A moça com frio e outras armadilhas



Alguns elementos de psicologia

A moça com frio é um dos elementos mais comuns e funcionais de filmes de terror ou de suspense, ou mesmo nos filmes que querem colocar evidência em alguma personagem que não pode parecer nada mais que uma moça frágil. O grande truque neste caso é a imagem que a “moça com frio” passa. Explicarei como isso nos apela psicologicamente e como essa pequena armadilha imagética tem uma força tão poderosa.

Você certamente já notou que em diversos filmes há um momento comum em que a câmera focaliza uma mulher, normalmente com um casaco muito fino segurando o braço esquerdo com o direito aparentando sentir frio. Às vezes a personagem aparece com os braços cruzados usando um vestido, em outras traja roupas mais confortáveis, como um pijama ou algo do tipo. Para dar um exemplo, abri uma pasta aleatória no computador e encontrei uma das primeiras cenas de Resident Evil. Eis que encontramos Alice saindo de casa para conferir um som suspeito, antes que de ser arrastada para a Colmeia da Umbrella Corporation. Note que este filme não é nenhuma obra de arte, não é nada sensacional e, ainda assim, a “moça com frio” aparece.

——

→ **DETALHES DO EXERCÍCIO**
Digite novamente o texto sobre a moça com frio, tudo desde "A moça com frio é" até "força tão poderosa.".

→ **LINHAS EXTRAÍDAS**
——

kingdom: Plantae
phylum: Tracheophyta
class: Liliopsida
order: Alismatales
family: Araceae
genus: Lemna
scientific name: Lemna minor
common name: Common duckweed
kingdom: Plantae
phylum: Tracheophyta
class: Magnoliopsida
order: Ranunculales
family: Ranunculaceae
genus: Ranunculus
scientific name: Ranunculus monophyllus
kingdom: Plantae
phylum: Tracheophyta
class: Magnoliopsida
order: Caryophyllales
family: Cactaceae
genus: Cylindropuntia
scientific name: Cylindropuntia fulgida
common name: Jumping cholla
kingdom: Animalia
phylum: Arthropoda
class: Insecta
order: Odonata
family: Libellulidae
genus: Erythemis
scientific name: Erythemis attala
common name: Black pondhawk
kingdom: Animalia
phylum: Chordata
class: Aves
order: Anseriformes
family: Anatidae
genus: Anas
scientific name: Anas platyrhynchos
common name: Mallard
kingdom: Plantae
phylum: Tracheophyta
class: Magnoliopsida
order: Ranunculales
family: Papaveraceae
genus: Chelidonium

——

→ **SUA RESPOSTA**
A moça com frio é um dos elementos mais comuns e funcionais de filmes de terror ou de suspense, ou mesmo nos filmes que querem colocar evidência em alguma personagem que não pode parecer nada mais que uma moça frágil. O grande truque neste caso é a imagem que a “moça com frio” passa. Explicarei como isso nos apela psicologicamente e como essa pequena armadilha imagética tem uma força tão poderosa.